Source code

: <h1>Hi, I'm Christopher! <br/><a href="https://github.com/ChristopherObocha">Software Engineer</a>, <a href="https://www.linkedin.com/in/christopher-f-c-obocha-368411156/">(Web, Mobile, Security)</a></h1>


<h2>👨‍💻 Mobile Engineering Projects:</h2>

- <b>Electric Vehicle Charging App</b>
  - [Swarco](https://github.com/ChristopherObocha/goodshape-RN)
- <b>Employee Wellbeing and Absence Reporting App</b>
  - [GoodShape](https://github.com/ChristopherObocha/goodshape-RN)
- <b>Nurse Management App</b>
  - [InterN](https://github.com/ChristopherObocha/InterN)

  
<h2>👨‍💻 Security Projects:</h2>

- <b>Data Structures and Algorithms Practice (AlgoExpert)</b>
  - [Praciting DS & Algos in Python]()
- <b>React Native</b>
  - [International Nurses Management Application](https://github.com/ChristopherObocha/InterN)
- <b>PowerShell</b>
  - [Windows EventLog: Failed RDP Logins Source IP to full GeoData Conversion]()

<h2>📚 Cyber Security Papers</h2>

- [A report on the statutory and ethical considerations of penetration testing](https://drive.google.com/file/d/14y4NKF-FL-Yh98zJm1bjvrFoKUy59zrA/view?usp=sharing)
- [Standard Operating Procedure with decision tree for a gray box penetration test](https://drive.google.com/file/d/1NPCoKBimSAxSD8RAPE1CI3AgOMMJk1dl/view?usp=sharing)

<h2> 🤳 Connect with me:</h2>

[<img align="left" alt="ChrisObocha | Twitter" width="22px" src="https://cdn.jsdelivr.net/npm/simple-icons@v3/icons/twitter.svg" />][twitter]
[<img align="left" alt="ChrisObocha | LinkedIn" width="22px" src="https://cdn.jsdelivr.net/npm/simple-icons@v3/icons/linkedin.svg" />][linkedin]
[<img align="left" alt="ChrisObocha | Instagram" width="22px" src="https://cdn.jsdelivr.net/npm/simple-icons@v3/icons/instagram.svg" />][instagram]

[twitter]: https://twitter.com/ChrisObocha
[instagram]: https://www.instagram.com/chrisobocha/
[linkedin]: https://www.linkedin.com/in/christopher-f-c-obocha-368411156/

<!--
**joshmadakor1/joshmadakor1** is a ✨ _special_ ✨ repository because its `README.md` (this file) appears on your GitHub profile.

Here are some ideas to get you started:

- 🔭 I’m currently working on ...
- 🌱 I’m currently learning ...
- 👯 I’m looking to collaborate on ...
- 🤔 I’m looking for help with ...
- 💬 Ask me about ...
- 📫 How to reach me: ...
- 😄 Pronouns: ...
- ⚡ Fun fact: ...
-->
· · · · · · ·
- [ASSIGNMENT] Rewrite the lines between the one containing "- <b>Electric Vehicle Charging App</b>" and the one containing "- [GoodShape](https://github.com/ChristopherObocha/goodshape-RN)", inclusive, with "App" changed to "Application" and nothing else altered.

- [EXERCISE RESULT]
- <b>Electric Vehicle Charging Application</b>
  - [Swarco](https://github.com/ChristopherObocha/goodshape-RN)
- <b>Employee Wellbeing and Absence Reporting Application</b>
  - [GoodShape](https://github.com/ChristopherObocha/goodshape-RN)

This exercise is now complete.